Extracted records
====================

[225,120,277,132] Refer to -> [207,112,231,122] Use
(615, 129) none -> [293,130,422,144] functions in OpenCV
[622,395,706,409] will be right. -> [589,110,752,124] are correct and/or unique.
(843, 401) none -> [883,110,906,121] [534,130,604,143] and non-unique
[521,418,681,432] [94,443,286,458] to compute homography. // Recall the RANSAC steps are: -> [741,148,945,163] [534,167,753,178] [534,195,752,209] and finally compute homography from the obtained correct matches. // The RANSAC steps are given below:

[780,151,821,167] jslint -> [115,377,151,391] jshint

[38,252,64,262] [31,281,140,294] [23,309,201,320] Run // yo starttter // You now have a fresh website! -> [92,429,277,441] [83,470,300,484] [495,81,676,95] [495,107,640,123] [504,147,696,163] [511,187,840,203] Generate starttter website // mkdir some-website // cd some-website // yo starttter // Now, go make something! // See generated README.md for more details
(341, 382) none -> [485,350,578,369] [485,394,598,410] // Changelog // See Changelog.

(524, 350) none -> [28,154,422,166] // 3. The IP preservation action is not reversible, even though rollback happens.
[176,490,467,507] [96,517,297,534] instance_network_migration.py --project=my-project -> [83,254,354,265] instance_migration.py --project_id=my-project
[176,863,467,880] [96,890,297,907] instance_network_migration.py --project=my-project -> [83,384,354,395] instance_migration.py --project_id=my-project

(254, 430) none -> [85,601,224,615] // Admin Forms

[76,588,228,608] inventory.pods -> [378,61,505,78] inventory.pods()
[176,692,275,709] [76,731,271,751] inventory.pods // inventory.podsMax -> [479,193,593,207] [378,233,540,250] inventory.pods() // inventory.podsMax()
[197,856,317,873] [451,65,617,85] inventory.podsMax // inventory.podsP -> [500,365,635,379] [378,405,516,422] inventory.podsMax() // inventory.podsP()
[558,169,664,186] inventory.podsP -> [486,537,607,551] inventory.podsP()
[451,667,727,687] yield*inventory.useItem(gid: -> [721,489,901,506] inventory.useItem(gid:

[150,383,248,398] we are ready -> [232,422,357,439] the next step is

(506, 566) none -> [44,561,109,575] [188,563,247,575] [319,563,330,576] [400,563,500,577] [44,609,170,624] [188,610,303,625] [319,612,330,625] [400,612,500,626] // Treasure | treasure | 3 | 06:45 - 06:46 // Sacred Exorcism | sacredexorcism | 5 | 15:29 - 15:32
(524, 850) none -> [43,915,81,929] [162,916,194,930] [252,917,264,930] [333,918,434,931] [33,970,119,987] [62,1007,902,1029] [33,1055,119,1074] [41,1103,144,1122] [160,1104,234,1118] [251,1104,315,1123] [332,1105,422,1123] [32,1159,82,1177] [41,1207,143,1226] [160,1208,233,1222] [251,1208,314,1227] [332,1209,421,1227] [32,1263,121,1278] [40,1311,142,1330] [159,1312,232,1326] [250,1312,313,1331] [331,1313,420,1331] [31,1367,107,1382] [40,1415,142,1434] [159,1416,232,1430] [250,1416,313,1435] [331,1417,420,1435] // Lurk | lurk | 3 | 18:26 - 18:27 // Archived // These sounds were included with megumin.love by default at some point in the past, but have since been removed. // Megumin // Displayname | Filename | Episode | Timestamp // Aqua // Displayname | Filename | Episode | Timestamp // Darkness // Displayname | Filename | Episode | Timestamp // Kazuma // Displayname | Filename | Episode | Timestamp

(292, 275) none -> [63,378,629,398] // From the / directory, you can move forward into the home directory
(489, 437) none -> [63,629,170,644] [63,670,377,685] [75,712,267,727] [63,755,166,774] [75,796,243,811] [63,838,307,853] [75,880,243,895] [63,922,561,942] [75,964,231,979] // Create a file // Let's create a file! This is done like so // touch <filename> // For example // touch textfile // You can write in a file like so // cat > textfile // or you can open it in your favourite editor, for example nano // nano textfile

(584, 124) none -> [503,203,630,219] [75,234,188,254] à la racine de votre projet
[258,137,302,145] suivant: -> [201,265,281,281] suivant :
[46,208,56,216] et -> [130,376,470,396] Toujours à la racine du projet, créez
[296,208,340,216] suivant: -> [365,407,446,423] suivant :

====================

Could you restate word for word the lines above from the one containing "[521,418,681,432] [94,443,286,458] to" through the one containing "[780,151,821,167] jslint ->", both included, and nothing else?

[521,418,681,432] [94,443,286,458] to compute homography. // Recall the RANSAC steps are: -> [741,148,945,163] [534,167,753,178] [534,195,752,209] and finally compute homography from the obtained correct matches. // The RANSAC steps are given below:

[780,151,821,167] jslint -> [115,377,151,391] jshint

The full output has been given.